* [The data]
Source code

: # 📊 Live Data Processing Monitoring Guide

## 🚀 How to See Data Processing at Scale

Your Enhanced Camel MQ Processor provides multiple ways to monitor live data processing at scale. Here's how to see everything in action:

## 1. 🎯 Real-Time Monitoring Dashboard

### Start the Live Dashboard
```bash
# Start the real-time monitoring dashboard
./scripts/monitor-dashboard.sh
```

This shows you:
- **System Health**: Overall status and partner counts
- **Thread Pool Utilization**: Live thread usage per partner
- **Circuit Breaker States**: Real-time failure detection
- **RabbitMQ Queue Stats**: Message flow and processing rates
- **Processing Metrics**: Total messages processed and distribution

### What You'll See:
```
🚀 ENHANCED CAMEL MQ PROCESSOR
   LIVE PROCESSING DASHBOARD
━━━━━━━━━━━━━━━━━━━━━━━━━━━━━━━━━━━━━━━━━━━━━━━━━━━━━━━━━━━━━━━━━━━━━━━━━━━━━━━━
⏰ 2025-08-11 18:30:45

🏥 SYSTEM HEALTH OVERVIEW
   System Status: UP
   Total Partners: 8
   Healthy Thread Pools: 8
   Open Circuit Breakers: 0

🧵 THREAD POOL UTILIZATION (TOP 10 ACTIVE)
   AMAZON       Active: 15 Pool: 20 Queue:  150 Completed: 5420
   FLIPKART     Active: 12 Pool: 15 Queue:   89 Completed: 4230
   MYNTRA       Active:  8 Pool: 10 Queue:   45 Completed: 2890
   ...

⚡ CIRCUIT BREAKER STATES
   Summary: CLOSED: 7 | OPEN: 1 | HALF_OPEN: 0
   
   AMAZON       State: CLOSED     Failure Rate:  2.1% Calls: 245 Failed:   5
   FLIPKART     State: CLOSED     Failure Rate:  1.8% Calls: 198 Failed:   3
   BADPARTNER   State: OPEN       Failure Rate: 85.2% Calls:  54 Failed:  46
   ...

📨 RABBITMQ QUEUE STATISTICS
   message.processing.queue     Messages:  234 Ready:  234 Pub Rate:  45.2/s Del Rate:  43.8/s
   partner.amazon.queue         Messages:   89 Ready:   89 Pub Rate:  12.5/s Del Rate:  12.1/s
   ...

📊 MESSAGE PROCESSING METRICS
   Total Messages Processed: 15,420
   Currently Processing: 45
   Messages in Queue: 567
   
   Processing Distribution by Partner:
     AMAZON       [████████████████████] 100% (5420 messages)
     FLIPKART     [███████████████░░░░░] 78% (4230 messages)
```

* [Task goal]
Your reply must be one number: the count of lines in the records above that contain the string "Total".

* [Response for this exercise]
3